The idea of talents or special gift is a myth, writes Tony Schwartz in a recent blog post at the Harvard Business Review. Have you stopped yourself from trying new activities or working hard at difficult pursuits by telling yourself you lack talent for the specific endeavor? It’s time to reroute this way of thinking.

Schwartz shares the comment of Will Durant, who was channeling Aristotle’s thoughts, “We are what we repeatedly do.” That’s right. We aren’t born tennis players, star quarterbacks or successful CEOs. And we don’t need an innate ability to master a task. Schwartz, president and CEO of The Energy Project and the author of The Way We’re Working Isn’t Working, has found in his work with executives “that it is possible to build any given skill or capacity in the same systematic way we do a muscle: push past your comfort zone, and then rest.”

We’ve talked before about the idea of 10,000 hours: many researchers believe 10,000 hours of practice is the bare necessity to garner expertise in any complicated domain. This means mastering any activity, from racquetball to writing, involves “frustration, struggle, setbacks and failures,” writes Schwartz. The reward is simple: success at something you care about via hard work is satisfying.

Schwartz gives us six keys to achieving excellence. Here’s an abbreviated (and paraphrased) version of his tips:

1. Pursue what you love: passion motivates us.

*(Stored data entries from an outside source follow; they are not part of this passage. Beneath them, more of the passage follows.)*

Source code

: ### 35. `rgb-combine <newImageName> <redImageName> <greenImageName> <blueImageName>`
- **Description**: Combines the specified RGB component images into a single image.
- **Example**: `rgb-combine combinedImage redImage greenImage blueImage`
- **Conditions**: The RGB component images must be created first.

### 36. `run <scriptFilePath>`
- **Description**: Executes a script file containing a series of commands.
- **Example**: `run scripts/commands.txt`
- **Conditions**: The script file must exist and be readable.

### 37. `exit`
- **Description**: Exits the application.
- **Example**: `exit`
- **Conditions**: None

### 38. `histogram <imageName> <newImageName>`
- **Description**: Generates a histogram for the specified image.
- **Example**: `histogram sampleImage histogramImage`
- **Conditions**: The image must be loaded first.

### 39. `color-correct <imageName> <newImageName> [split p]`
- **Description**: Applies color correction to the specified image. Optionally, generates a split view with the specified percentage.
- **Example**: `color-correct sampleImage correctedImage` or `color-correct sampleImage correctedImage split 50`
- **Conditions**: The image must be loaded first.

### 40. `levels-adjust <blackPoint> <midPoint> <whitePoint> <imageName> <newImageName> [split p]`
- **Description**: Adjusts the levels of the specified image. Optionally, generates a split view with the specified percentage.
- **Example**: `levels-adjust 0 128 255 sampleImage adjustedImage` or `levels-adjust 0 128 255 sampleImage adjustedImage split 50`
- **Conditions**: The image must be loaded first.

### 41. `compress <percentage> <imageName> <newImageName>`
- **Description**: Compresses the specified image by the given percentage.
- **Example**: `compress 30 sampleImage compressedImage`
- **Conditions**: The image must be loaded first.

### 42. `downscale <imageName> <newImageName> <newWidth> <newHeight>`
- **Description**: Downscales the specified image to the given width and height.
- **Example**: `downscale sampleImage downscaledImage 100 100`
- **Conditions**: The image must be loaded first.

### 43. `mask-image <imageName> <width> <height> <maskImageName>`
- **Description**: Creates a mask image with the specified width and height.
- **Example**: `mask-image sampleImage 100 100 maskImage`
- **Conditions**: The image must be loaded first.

2. Do the hardest work first: practice in the morning before other endeavors because we all have good energy in the a.m.

3. Practice intensely: practice for no longer than 90 minutes and then take a break.

4. Seek expert feedback, in intermittent doses: look for simple, precise advice, and don’t seek too much feedback, which can create anxiety.

5. Take regular renewal breaks: Relaxing rejuvenates us and helps embed learning.

6. Ritualize practice: Create specific, absolute times for practice. It’s not about will and discipline, but about creating habits so you practice automatically.

So remember, excellence is always possible when we care about something enough and are able to, as well as choose to, dedicate the resources to working at it in a focused and consistent process.